Ultraslow Relaxation in Aprotic Double Salt Ionic Liquids

A mixture of two pure ionic liquids (ILs) or double salt ILs (DSILs) can push the limits of ILs in terms of unraveling their unique physicochemical properties and potential in clean technology. While the correlated ion dynamics and heterogeneity in the bulk of pure ILs have been reported, such a phenomenon at longer timescales in DSILs has never been elucidated. Here, a combination of temperature-dependent polarized dynamic light scattering and rheological measurements has been employed to reveal the presence of structural and ultraslow relaxation in three DSILs, each containing a 1-ethyl-3-methylimidazolium cation and two different anions.
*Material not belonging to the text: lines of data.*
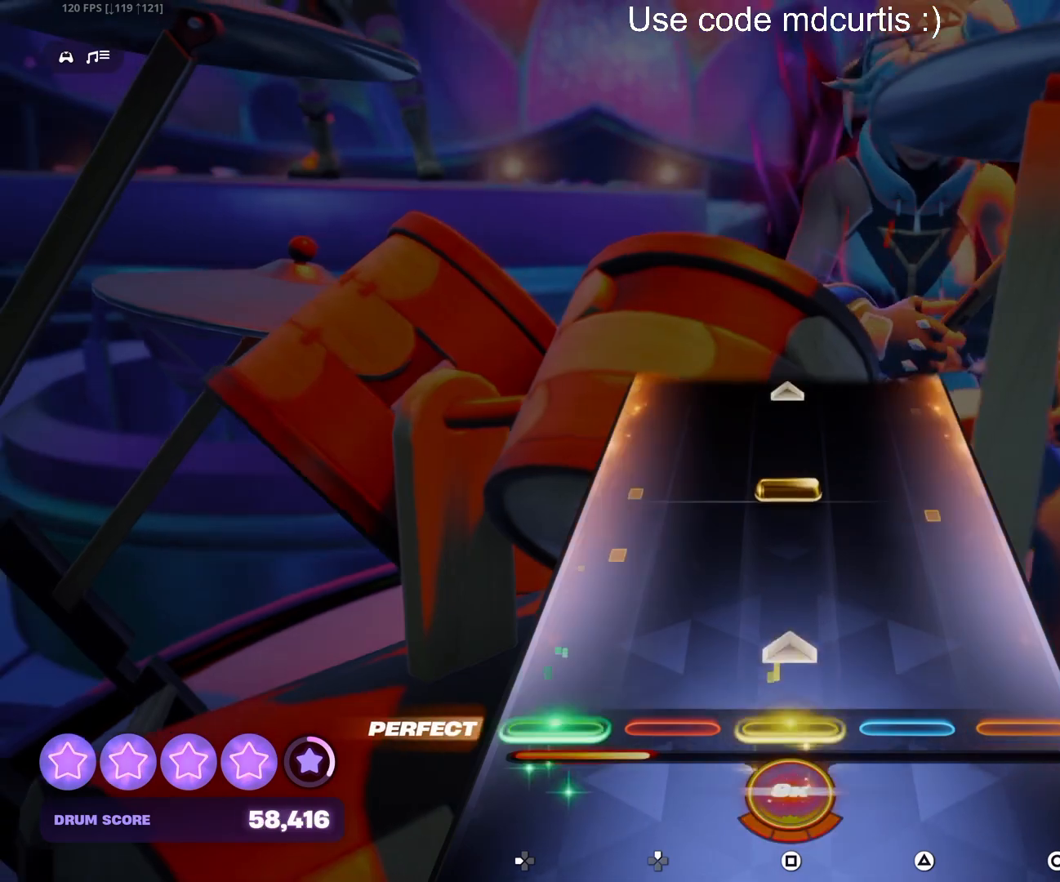
{"buttons": [], "events": [[33, "R1", "up"], [267, "SQUARE", "down"], [483, "SQUARE", "up"]]}
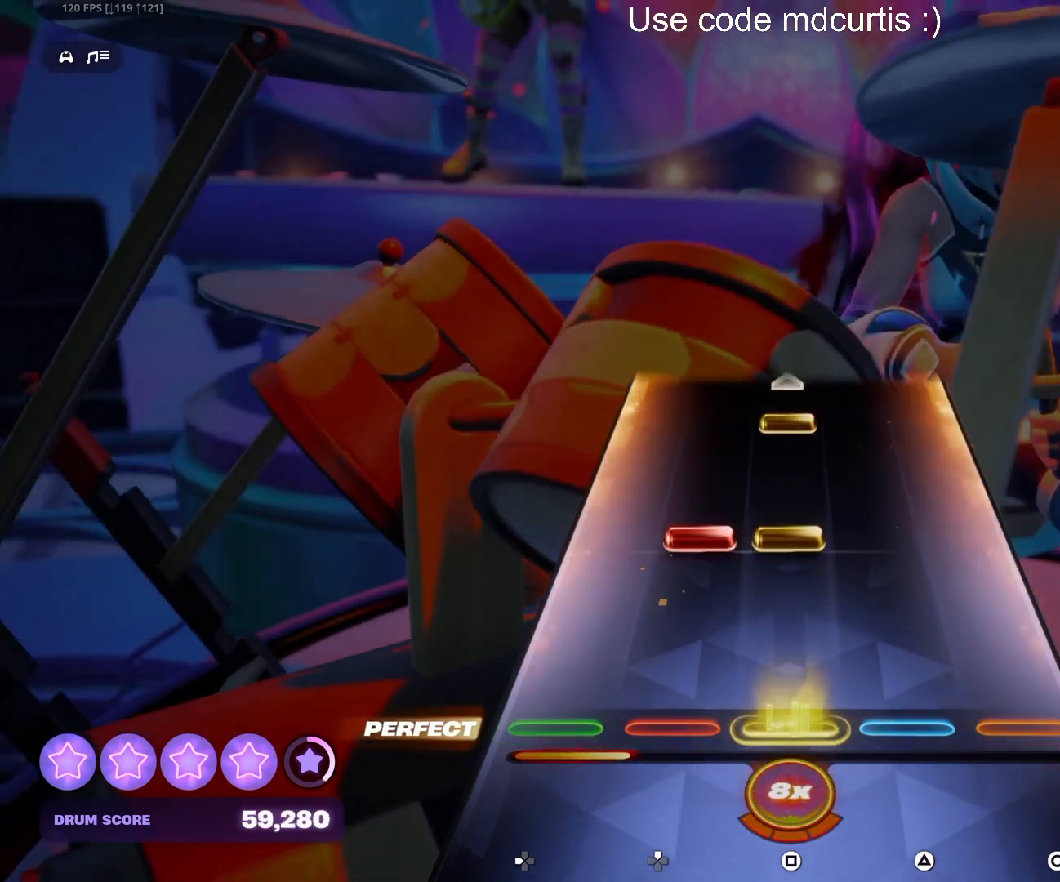
{"buttons": [], "events": [[183, "DPAD_UP", "down"], [183, "SQUARE", "down"], [283, "DPAD_UP", "up"], [283, "SQUARE", "up"], [400, "SQUARE", "down"], [500, "SQUARE", "up"]]}
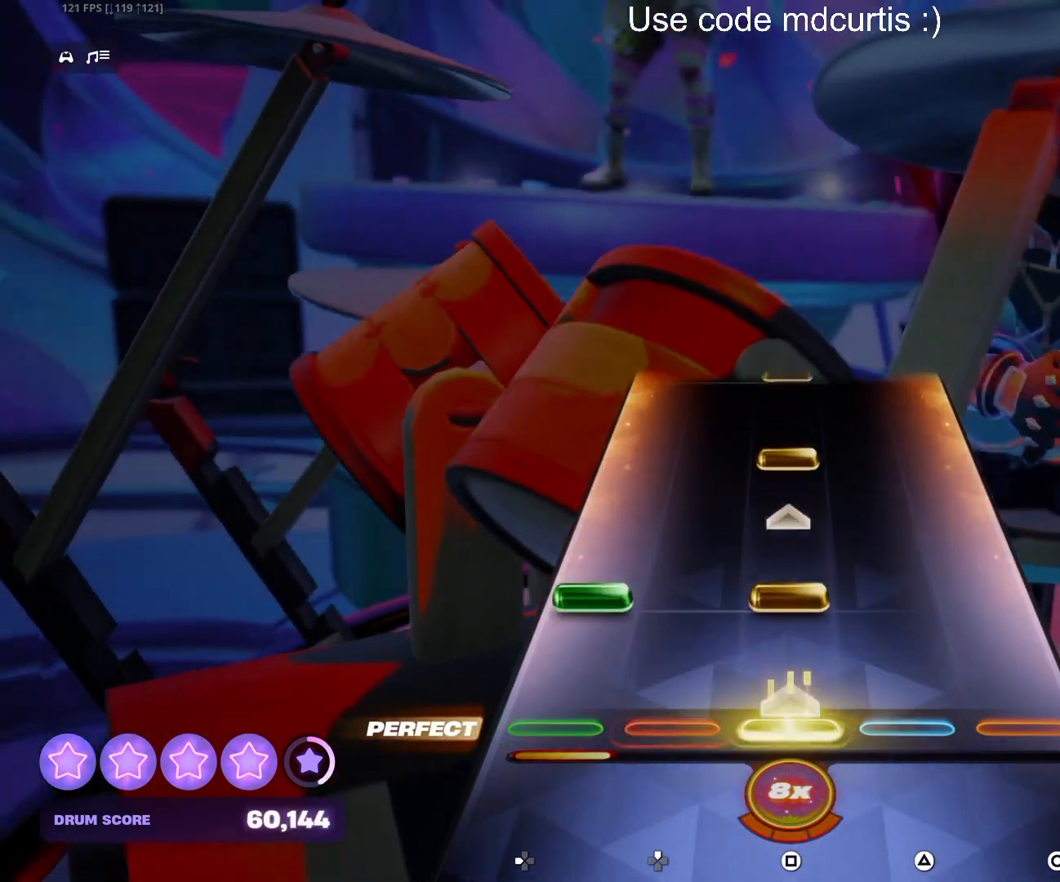
{"buttons": [], "events": [[100, "DPAD_LEFT", "down"], [100, "SQUARE", "down"], [217, "DPAD_LEFT", "up"], [217, "SQUARE", "up"], [317, "SQUARE", "down"], [433, "SQUARE", "up"]]}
The slow relaxation caused by Brownian diffusion of cluster-like arrangements occurs at a timescale of a few to several hundred milliseconds; both the relaxation processes, nevertheless, are Arrhenius in nature. Notably, slow relaxation in the DSILs is much different compared to that in the pure ILs. The decay of intensity correlation functions (ICFs) and average hydrodynamic correlation length of the clusters and their response to temperature markedly vary with the nature of the two anions present in the DSILs. Stretched exponential analyses of the ICFs disclose the cluster-to-cluster transfer of ionic species as well as percolation dynamics among clusters. The identity of anions also governs whether the DSILs follow or violate the Stokes-Einstein relationship or not.